Industrial Complex

Penn undergraduate named 2015 Society of Chemical Industry Scholar.

This summer Alan Dai, a junior in the Vagelos Integrated Program in Energy Research (VIPER) will scale up his research experience to the industrial level. As the recently named Dupont Society of Chemical Industry Scholar, Dai will spend ten weeks at Dupont in Newark, Delaware learning to improve the manufacturing process of agricultural materials. He hopes the experience will help him decide between a career in chemistry or chemical engineering (he is double majoring in both), academia, or industry. But Alan Dai is certain of one thing: his passion for research is indelible.

Dai's research aspirations began in high school while contemplating the world’s energy use. “I was always interested in figuring out ways to make energy more sustainable or just more efficient in general,” he says. Eager to tackle this problem, he immersed himself in the sciences. As most freshmen were getting their bearings on college life, Dai was selecting a lab where he could participate in energy research the summer after his first year at Penn. 

Dai joined the lab of Assistant Professor of Chemistry Eric Schelter to unravel the separation issues surrounding rare earth elements, crucial to clean energy technologies. Though scarce in highly concentrated deposits, rare earth elements constitute a large portion of the earth’s crust. Current mining and refining practices involve toxic acids and result in radioactive waste—hardly ideal recovery procedures if the goal is green energy. Dai performed organic and inorganic synthesis to create a compound that selectively binds to one metal and enables a non-toxic separation from a mixture. 

Over two summers Dai accepted failure along with success and contributed to the research efforts in the Schelter lab. “The name of the game of research is that you are trying new things, so things are bound to go wrong or else someone would have done it already,” he says. His research advisor concurs. “All synthesis is hard, right?

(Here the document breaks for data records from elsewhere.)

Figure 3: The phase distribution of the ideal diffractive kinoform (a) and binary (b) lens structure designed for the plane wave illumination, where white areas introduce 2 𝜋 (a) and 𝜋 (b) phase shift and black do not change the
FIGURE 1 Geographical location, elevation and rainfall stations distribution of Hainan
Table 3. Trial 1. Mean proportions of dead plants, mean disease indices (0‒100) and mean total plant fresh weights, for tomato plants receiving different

You fail most of the time,” says Schelter. “But he was a person who dived right in and made some nice compounds and made some nice progress.”

Dai credits much of his research focus and fortitude to the VIPER program, which channels students into research labs immediately following their freshman year. Students in the program are prepared for the experience during a spring seminar that instructs them on all aspects of research: performing it, analyzing it and presenting it.

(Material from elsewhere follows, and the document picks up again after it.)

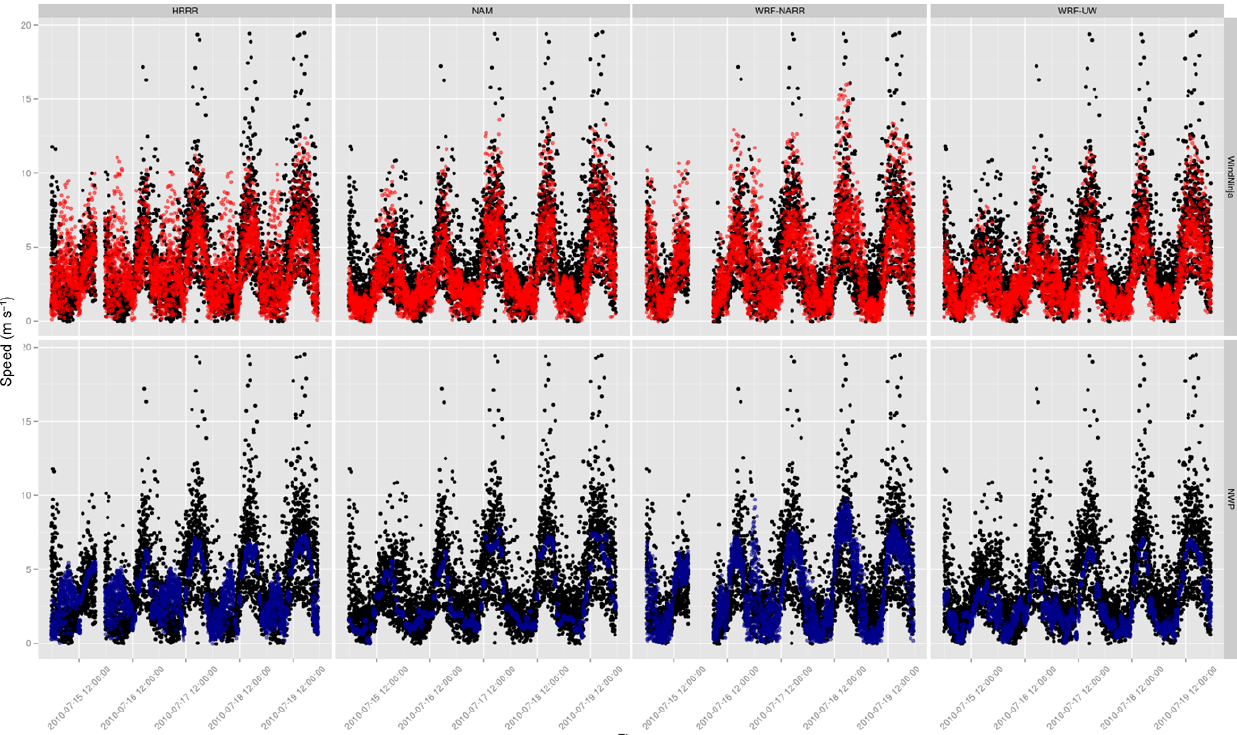
Figure 3. Observed (black) and predicted (colored) winds speeds at all sensors for 15–19 July 2010 at Big Southern Butte. Top panels are WindNinja predictions. Bottom panels are NWP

Schelter believes Dai’s drive to work through fundamental problems to effect a bigger change will be an asset during his internship. “It’s such a nice opportunity that he gets to work in industry and that he gets to work with people really driven by development of a product that turns into something in the real world.”

After his internship at Dupont this summer Dai plans to refocus on his pursuit to find an answer to the world’s clean energy problem. "Maybe someday," he says, "I will start an energy company of my own."